PAGE EXTRACT -
Augustin is obviously much smaller than Hill, who stands 6-foot-2 with long arms that can bother pick-and-roll ball handlers from behind. But he’s also less steady and less disciplined, and opposing ball handlers can confuse him and cross him up with small fakes — little jukes that end with Augustin a fatal beat behind the play, or smushed against a pick. Every bit of ground the point guard loses in defending the pick-and-roll means the other four defenders have to extend their help defense that much further, and that creates holes all over the place.
• Carmelo Anthony made some damn tough shots. He was only 12-of-28, which isn’t great, but it was good enough — especially considering the degree of difficulty.
• Hibbert praised Mahinmi after the game, and Mahinmi deserves it. He’s giving Indiana good minutes on both ends of the floor in this series, but mostly as the agile rim protector the team was missing last season.
• Hill’s injury also creates some painful trickle-down effects for the Pacers. They played about nine minutes tonight without a traditional point guard, with George and Stephenson combining to fill that role. That almost literally never happened in the regular season. No lineup lacking both Hill and Augustin logged more than 21 minutes all season, per NBA.com, and that lineup included Ben Hansbrough — a true point guard who briefly stole Augustin’s job. Hansbrough was in every non-Hill/Augustin five-man group that logged more than a couple of minutes all season.
With a wing player filling the point guard slot for those nine minutes, Vogel turned to a few other seldom-used groupings — including the Sam Young–Green combination of death, and the Stephenson-Young-Green trio. It can’t feel good to reach like that in an closeout game.
• Pitbull and Ne-Yo, “Give Me Everything” count: Just one appearance, but it was as horrible as ever.

DATA TO PROCESS -
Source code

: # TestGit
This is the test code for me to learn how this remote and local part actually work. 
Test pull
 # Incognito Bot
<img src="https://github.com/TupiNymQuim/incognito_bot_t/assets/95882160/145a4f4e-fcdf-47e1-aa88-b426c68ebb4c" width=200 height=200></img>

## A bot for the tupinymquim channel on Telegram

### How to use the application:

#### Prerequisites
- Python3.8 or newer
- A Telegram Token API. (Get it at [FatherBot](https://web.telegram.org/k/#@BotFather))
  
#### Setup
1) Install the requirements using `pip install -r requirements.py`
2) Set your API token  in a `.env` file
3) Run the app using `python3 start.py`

TO DO -
(1) Reproduce the basketball commentary word for word, in full.
(2) Rewrite the lines of the listing as a numbered list, leaving out the blank lines.
The basketball commentary and the listing come from separate, unrelated sources.

EXPECTED RESULTS -
(1)
Augustin is obviously much smaller than Hill, who stands 6-foot-2 with long arms that can bother pick-and-roll ball handlers from behind. But he’s also less steady and less disciplined, and opposing ball handlers can confuse him and cross him up with small fakes — little jukes that end with Augustin a fatal beat behind the play, or smushed against a pick. Every bit of ground the point guard loses in defending the pick-and-roll means the other four defenders have to extend their help defense that much further, and that creates holes all over the place.
• Carmelo Anthony made some damn tough shots. He was only 12-of-28, which isn’t great, but it was good enough — especially considering the degree of difficulty.
• Hibbert praised Mahinmi after the game, and Mahinmi deserves it. He’s giving Indiana good minutes on both ends of the floor in this series, but mostly as the agile rim protector the team was missing last season.
• Hill’s injury also creates some painful trickle-down effects for the Pacers. They played about nine minutes tonight without a traditional point guard, with George and Stephenson combining to fill that role. That almost literally never happened in the regular season. No lineup lacking both Hill and Augustin logged more than 21 minutes all season, per NBA.com, and that lineup included Ben Hansbrough — a true point guard who briefly stole Augustin’s job. Hansbrough was in every non-Hill/Augustin five-man group that logged more than a couple of minutes all season.
With a wing player filling the point guard slot for those nine minutes, Vogel turned to a few other seldom-used groupings — including the Sam Young–Green combination of death, and the Stephenson-Young-Green trio. It can’t feel good to reach like that in an closeout game.
• Pitbull and Ne-Yo, “Give Me Everything” count: Just one appearance, but it was as horrible as ever.

(2)
1. Source code
2. : # TestGit
3. This is the test code for me to learn how this remote and local part actually work. 
4. Test pull
5.  # Incognito Bot
6. <img src="https://github.com/TupiNymQuim/incognito_bot_t/assets/95882160/145a4f4e-fcdf-47e1-aa88-b426c68ebb4c" width=200 height=200></img>
7. ## A bot for the tupinymquim channel on Telegram
8. ### How to use the application:
9. #### Prerequisites
10. - Python3.8 or newer
11. - A Telegram Token API. (Get it at [FatherBot](https://web.telegram.org/k/#@BotFather))
12. #### Setup
13. 1) Install the requirements using `pip install -r requirements.py`
14. 2) Set your API token  in a `.env` file
15. 3) Run the app using `python3 start.py`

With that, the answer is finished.